Can you rewrite the part of the items below that opens with the line containing "circle at (43, 38) diameter: 35 px -> 58 px" and closes with the line containing "circle at (43, 328) diameter: 41 px -> 58 px", both lines included, as a numbered list with any blank lines left out?

Information provided:
════
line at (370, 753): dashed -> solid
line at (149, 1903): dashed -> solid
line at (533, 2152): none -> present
════
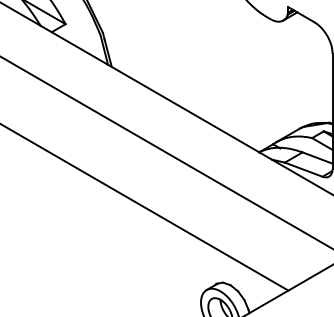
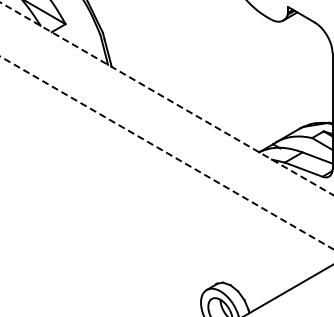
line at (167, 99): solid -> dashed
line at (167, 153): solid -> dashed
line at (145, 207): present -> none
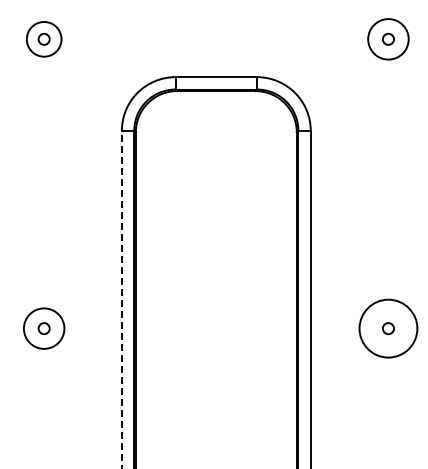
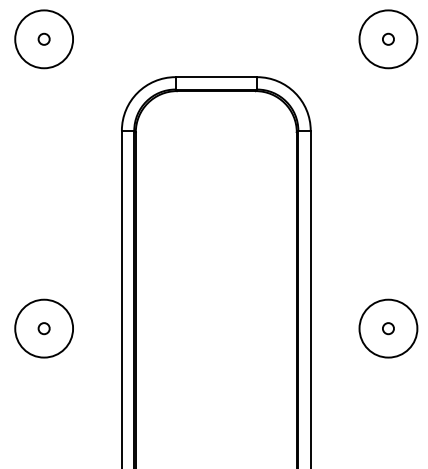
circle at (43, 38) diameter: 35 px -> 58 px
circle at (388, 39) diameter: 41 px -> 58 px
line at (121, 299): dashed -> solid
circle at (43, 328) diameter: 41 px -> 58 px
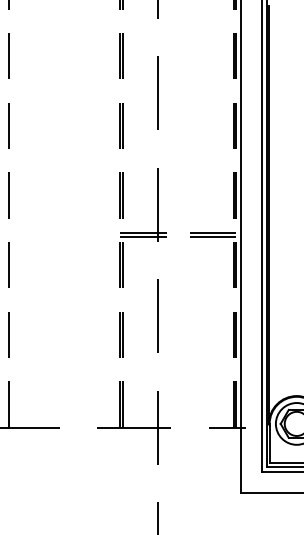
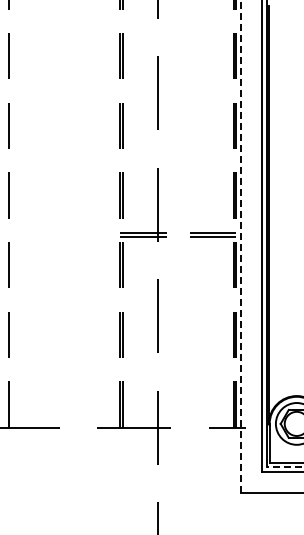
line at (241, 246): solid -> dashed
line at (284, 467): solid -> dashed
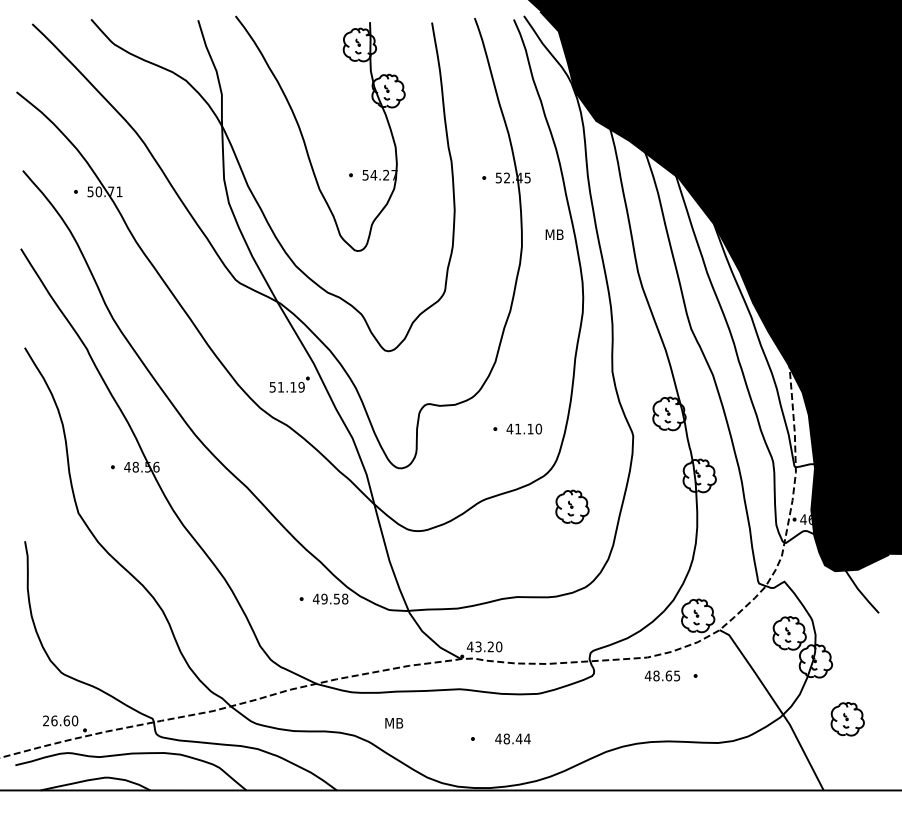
════
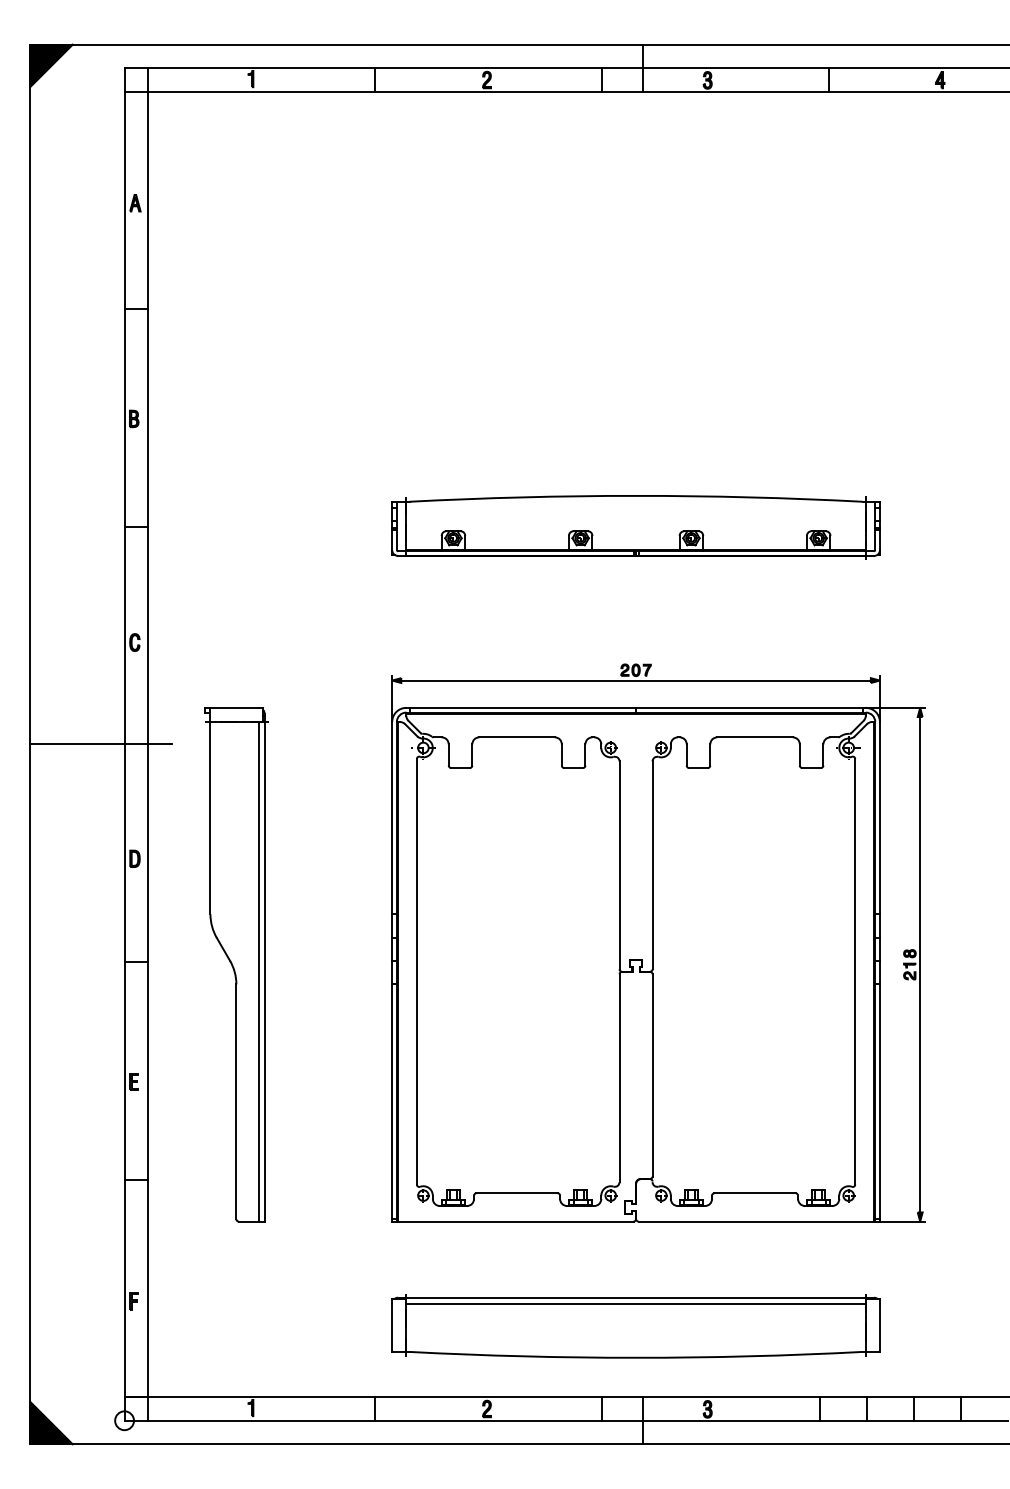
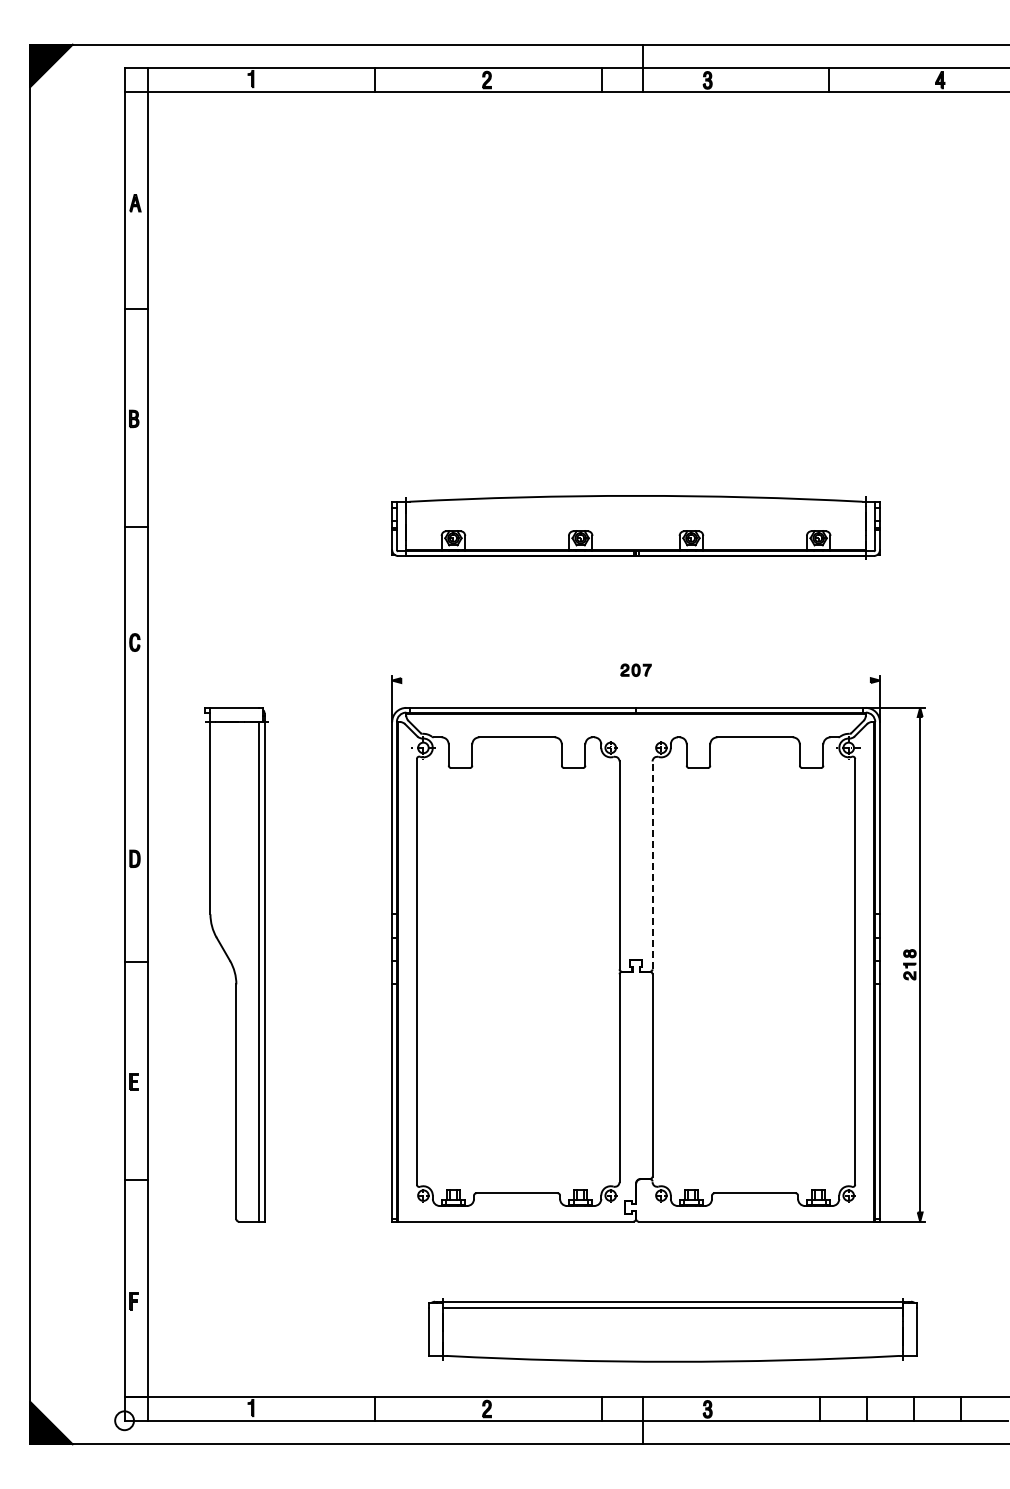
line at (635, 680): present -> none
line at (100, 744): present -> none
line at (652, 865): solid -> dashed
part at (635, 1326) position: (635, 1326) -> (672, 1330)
════
The completed task:
1. circle at (43, 38) diameter: 35 px -> 58 px
2. circle at (388, 39) diameter: 41 px -> 58 px
3. line at (121, 299): dashed -> solid
4. circle at (43, 328) diameter: 41 px -> 58 px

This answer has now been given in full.